(Extracted information begins)

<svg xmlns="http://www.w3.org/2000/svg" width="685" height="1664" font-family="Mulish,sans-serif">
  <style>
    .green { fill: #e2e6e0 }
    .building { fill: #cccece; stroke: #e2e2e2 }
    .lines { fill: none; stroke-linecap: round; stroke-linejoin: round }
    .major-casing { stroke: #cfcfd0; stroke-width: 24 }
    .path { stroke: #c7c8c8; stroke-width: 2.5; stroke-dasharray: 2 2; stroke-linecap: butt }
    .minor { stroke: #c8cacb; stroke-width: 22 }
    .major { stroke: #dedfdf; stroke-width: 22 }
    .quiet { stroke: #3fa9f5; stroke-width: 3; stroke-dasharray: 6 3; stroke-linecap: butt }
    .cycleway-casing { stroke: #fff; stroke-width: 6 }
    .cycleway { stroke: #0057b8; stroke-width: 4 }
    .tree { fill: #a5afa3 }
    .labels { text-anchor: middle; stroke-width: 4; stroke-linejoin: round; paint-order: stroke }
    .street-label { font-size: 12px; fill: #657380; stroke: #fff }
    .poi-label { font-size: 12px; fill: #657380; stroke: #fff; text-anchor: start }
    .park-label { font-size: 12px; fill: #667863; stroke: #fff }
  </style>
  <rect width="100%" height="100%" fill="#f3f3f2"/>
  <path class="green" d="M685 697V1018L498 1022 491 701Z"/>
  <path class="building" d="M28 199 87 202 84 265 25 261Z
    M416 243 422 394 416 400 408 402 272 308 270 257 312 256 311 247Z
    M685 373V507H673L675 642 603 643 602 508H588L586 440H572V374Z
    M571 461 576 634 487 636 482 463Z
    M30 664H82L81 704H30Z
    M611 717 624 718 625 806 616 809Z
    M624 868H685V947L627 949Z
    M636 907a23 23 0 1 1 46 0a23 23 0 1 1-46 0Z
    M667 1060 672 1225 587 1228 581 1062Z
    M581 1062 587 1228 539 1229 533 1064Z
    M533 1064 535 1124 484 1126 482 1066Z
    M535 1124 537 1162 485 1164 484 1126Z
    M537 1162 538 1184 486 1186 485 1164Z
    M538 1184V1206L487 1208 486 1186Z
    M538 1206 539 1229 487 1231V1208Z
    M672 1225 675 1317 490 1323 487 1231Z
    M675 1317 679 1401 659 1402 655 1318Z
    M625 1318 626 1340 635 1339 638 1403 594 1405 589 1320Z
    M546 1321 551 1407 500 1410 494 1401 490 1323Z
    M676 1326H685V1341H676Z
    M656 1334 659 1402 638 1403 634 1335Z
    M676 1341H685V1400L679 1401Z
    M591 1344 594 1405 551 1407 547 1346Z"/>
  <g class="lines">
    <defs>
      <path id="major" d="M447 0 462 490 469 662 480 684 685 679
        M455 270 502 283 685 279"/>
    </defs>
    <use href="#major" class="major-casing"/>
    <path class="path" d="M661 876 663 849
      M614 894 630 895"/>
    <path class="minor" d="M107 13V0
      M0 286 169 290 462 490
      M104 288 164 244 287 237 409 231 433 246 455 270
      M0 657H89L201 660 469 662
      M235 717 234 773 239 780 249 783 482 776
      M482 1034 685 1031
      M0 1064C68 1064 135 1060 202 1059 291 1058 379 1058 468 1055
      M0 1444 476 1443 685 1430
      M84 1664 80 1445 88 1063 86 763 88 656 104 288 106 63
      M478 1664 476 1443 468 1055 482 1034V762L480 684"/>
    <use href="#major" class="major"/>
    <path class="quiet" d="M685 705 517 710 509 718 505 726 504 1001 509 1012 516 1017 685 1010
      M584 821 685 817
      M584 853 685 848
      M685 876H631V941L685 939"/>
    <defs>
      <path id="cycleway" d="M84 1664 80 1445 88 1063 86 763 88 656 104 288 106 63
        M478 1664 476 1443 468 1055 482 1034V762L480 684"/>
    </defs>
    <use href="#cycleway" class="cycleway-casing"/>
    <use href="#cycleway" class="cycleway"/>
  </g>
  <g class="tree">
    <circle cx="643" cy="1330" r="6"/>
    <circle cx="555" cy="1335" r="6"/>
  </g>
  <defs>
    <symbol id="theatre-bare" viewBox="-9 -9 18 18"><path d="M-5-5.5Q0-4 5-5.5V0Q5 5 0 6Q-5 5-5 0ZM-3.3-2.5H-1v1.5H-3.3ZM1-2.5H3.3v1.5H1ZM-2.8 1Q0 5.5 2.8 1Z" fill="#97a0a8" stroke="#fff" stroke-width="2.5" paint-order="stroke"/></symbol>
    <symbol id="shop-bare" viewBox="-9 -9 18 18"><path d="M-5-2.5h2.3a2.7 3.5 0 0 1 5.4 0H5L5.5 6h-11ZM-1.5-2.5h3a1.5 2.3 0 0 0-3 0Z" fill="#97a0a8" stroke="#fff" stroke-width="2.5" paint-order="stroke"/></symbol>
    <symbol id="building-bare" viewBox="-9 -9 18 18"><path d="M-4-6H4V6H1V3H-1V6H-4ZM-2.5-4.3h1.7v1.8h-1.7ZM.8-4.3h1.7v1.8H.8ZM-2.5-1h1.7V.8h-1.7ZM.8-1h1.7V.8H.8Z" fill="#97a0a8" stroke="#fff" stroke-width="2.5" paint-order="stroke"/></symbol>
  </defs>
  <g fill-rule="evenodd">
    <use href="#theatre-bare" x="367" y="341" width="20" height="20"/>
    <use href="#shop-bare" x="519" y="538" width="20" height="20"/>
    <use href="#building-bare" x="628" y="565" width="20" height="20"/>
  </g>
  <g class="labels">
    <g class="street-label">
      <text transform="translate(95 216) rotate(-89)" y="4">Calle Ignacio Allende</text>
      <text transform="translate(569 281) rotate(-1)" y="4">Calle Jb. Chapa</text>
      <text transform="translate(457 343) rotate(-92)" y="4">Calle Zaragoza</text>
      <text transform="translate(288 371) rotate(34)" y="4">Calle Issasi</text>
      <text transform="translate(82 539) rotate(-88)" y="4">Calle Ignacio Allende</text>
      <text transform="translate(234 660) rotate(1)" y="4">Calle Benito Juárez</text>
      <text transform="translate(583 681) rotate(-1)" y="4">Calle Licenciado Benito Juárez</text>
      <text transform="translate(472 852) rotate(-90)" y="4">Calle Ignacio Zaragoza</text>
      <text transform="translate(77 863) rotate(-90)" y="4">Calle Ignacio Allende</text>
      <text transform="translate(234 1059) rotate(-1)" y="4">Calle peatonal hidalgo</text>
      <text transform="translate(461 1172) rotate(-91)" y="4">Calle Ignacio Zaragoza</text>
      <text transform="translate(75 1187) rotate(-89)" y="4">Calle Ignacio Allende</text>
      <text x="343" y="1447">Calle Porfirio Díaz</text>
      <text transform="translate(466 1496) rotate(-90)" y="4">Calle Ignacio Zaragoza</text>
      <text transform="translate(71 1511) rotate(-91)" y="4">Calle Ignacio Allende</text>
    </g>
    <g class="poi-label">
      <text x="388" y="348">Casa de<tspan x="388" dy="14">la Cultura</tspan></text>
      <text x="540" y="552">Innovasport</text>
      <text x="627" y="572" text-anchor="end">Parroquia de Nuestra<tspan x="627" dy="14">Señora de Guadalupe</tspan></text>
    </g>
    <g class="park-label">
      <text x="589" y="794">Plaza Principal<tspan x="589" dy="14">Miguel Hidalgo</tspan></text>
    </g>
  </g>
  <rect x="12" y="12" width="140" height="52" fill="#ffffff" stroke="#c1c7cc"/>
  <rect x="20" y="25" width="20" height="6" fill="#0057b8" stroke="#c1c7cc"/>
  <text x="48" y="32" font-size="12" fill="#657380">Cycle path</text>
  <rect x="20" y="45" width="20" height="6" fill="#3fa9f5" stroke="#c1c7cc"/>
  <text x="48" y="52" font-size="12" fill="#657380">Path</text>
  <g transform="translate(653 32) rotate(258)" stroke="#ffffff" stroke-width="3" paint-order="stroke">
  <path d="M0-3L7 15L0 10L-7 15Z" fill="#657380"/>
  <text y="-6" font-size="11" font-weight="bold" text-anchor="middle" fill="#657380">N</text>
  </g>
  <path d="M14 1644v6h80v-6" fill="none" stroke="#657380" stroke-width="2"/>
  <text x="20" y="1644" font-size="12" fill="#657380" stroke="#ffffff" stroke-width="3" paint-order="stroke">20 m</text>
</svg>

(Extracted information ends)

**Your instructions**
For the word "lines", go through the records and show each line that carries it.

**Task result**
    .lines { fill: none; stroke-linecap: round; stroke-linejoin: round }
  <g class="lines">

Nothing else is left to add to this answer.